Skip to main content

Believe me, our world is a lot less painful than the real world.

Nocturnal Animals
(2016)

(SPOILERS) I’d heard Marmite things about Tom Ford’s sophomore effort (I’ve yet to catch his debut), but they were enough to make me mildly intrigued. Unfortunately, I ended up veering towards the “I hate” polarity. Nocturnal Animals is as immaculately shot as you’d expect from a fashion designer with a meticulously unbuttoned shirt, but its self-conscious structure – almost that of a poseur –  never becomes fluid in Ford’s liberal adaptation of Austin Wright’s novel, such that even its significantly stronger aspect – the film within the film (or novel within the film) – is diminished by the dour stodge that surrounds it.


I read a comment suggesting Nocturnal Animals’ “framing” material was like The Neon Demon if it had nothing remotely interesting going on beneath its shiny surface. There’s definitely something to that. Ford has sketched a portrait of shallow, superficial super-rich dining out on their ever-so-empty artistic elitism (the picture kicks off with an exhibit of gyrating obese nude women, as if someone had dragged Peter Greenaway down the discotheque and then summarily locked him in an art gallery with a selection of variable frame rates).

◆ **Provided material**:

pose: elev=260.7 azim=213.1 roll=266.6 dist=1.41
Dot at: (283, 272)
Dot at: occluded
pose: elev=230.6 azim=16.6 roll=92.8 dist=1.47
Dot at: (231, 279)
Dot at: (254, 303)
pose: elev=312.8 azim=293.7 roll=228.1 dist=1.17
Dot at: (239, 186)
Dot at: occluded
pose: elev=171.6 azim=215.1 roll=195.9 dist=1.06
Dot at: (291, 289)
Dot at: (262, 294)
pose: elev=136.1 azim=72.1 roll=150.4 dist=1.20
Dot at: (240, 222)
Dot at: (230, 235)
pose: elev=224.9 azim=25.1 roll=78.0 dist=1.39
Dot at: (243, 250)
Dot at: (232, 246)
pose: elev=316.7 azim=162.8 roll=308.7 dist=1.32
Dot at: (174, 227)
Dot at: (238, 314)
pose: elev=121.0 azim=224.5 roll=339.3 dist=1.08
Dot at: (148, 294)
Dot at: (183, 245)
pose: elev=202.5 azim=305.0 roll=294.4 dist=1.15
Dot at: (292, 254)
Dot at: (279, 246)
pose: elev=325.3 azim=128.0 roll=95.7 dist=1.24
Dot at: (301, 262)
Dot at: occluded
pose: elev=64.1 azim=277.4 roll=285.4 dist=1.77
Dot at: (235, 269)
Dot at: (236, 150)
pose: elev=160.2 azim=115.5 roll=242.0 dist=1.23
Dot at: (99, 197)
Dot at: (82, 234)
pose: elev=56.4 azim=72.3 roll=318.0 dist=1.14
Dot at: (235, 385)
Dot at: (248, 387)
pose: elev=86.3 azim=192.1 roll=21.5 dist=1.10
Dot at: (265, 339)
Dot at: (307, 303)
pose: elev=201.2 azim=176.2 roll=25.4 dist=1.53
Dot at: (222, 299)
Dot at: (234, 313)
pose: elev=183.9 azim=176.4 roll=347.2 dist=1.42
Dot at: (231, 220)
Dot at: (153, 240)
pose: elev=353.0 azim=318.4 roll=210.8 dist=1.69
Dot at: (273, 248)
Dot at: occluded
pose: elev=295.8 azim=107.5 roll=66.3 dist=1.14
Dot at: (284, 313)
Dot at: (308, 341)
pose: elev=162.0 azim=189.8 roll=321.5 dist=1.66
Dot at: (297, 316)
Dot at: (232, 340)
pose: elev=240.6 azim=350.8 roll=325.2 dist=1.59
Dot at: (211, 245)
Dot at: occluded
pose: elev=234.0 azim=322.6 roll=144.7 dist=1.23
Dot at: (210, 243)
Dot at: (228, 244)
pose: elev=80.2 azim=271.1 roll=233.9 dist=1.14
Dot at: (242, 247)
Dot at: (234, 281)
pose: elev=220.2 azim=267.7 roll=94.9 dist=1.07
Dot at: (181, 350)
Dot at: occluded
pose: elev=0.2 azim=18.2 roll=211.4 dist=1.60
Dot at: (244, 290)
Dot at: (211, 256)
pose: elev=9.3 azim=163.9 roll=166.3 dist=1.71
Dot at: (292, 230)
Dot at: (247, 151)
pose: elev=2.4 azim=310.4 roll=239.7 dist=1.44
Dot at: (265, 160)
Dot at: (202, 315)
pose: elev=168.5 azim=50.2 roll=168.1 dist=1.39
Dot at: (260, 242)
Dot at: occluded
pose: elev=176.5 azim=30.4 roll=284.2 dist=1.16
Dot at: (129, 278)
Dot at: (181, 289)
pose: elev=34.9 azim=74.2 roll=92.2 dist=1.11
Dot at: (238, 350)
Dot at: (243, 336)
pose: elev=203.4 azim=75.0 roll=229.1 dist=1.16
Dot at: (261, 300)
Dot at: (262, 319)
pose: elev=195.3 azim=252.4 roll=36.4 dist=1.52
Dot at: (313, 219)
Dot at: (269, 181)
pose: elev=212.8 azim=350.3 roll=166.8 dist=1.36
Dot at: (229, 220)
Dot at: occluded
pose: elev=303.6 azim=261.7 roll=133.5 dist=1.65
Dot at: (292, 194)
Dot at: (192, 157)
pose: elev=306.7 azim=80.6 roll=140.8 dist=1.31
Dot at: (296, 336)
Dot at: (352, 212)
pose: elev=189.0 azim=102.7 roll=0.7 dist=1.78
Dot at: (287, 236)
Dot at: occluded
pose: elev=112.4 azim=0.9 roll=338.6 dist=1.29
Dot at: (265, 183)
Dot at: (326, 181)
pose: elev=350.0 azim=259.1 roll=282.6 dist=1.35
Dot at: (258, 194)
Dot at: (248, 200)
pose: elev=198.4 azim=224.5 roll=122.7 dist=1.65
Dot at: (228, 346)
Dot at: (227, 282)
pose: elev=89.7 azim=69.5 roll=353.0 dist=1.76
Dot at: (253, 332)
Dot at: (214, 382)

◆ **What needs to be done**:
List every person named in the Nocturnal Animals review.

◆ **Task solution**:
Tom Ford, Austin Wright, Peter Greenaway